Let $0<\theta <\pi $, and continuous linear operator $T:L^2(0,1)\to L^2(0,1)$ $Tf(x):=\int _0^x e^{i\theta} f(t)dt$
Then, what is $\sup_{\{||f||\leq 1\}}\int_0 ^1 (T+T^*)f(t) \bar{f(t)}dt$ ?

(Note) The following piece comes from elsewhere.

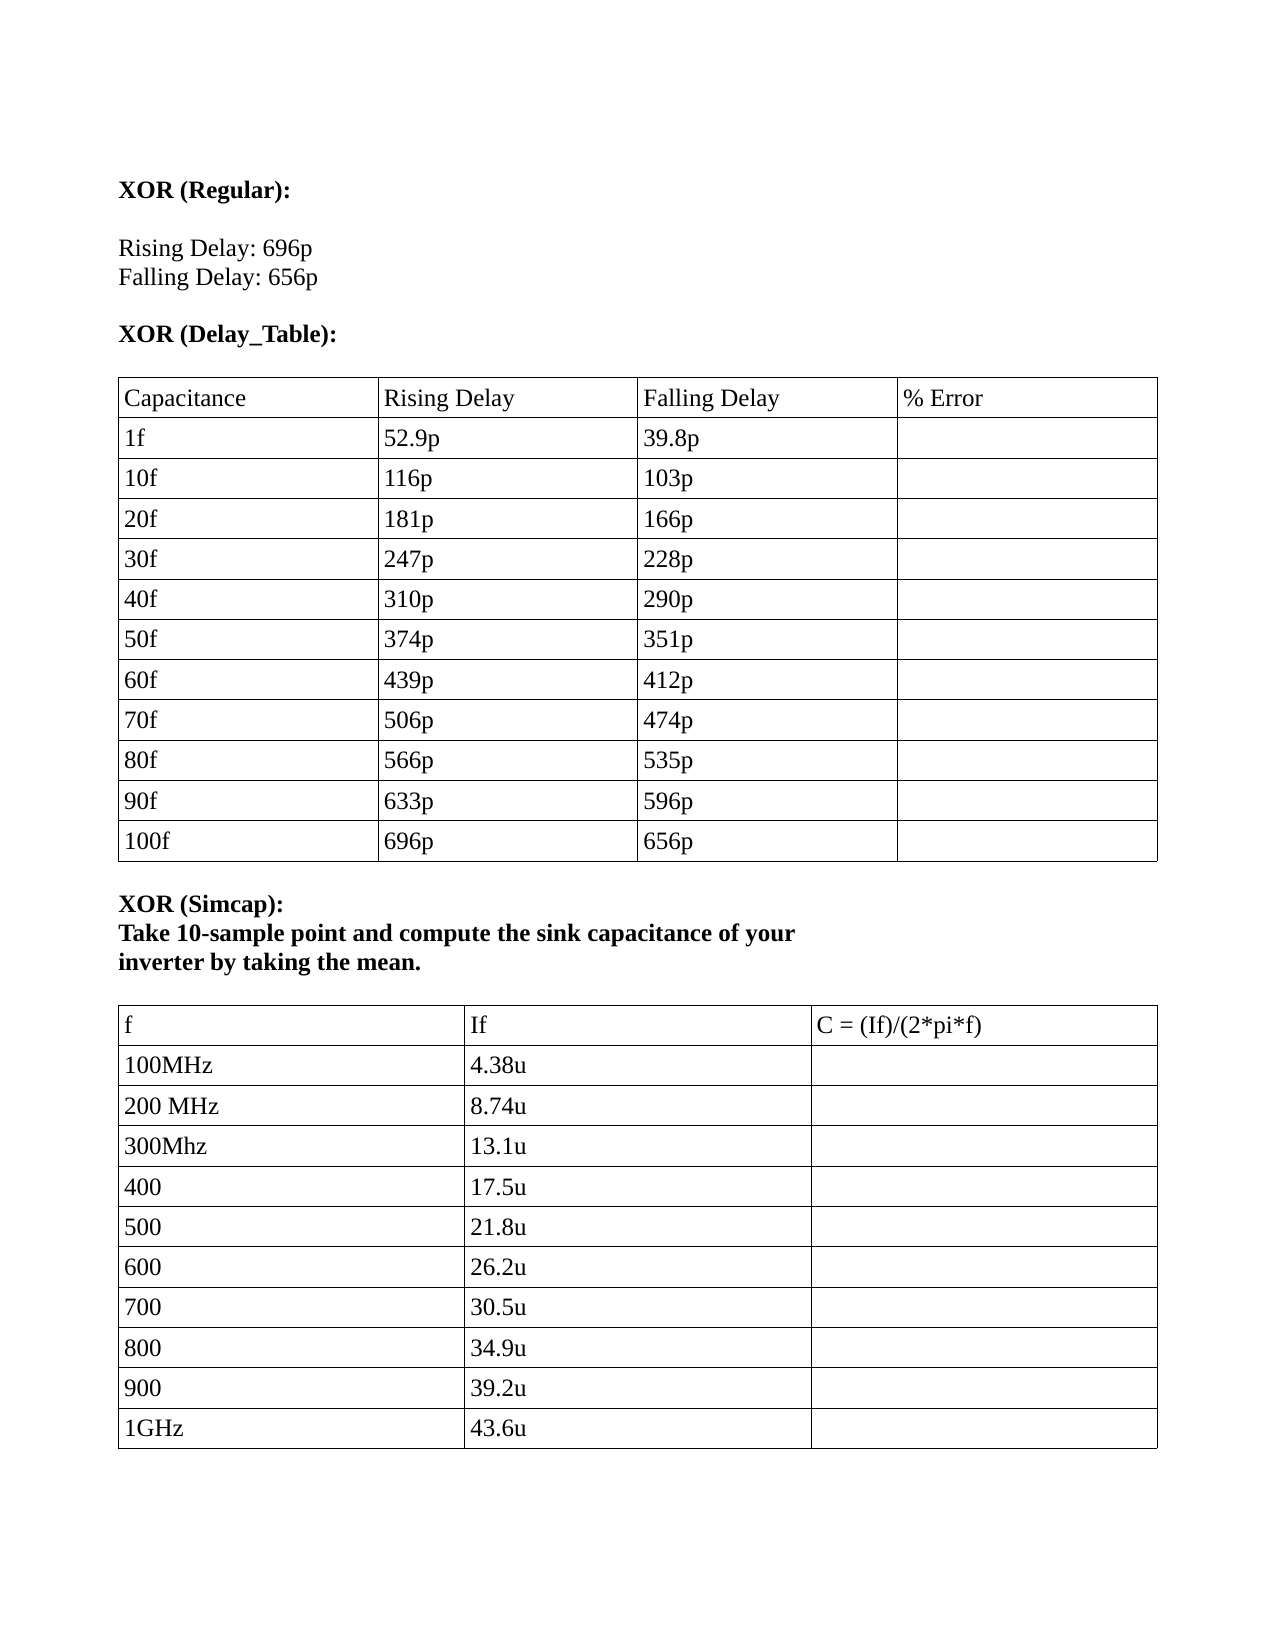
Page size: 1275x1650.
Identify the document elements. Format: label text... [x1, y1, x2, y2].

My idea :$T+T^*$ is symmetry, so $\int (T+T^*)f(t)\bar{f(t)}dt$ is real value. I calculated $\int_0 ^1 (T+T^*)f(t) \bar{f(t)}dt=\int \int \cos{\theta}f(t)\bar{f(x)}+i\sin{\theta} \bar{f(x)}(\chi _{[0,x]}(t)-\chi_{[0,t]}(x))dtdx$ by Fubini's theorem, but I don't know how to find sup. I guess supremum is $\sqrt{2}\cos{\theta}$
The adjoint of $Tf = e^{i\theta}\int_{0}^{x}f(t)dt$ is $T^*f = e^{-i\theta}\int_{x}^{1}f(t)dt$. Both $T$ and $T^*$ are compact operators and, therefore $T+T^*$ is selfadjoint and compact. Therefore, $$ \sup_{\|f\|=1}\langle (T+T^*)f,f\rangle $$ is the largest eigenvalue of $T+T^*$. The eigenvalue problem for $T+T^*$ is
$$ e^{i\theta}\int_{0}^{x}f(t)dt+e^{-i\theta}\int_{x}^{1}f(t)dt=\lambda f $$ Any such $f$ must satisfy $\lambda f(0)=e^{-i\theta}\int_{0}^{1}f(t)dt$ and $\lambda f(1)=e^{i\theta}\int_{0}^{1}f(t)dt$, or
$$ e^{i\theta}f(0)-e^{-i\theta}f(1)=0. $$ $$ f(1)=e^{2i\theta}f(0). $$ And, $f$ must satisfy the ODE $$ e^{i\theta}f(x)-e^{-i\theta}f(x)=\lambda f'(x) $$
$$ 2i\sin\theta f(x)=\lambda f'(x) $$
$$ \frac{f'(x)}{f(x)}=\frac{2i\sin\theta}{\lambda} $$
$$ f(x) = Ce^{2i\sin(\theta) x/\lambda} $$ The endpoint condition is satisfied for $C\ne 0$ iff
$$ e^{2i\sin(\theta)/\lambda}=e^{2i\theta} $$ $$ \sin(\theta)/\lambda=\theta+\pi n $$ $$ \lambda = \frac{\sin(\theta)}{\theta+\pi n}. $$ So the supremum is the largest value of $\lambda$ given above for $n=0,\pm 1,\pm 2,\cdots$.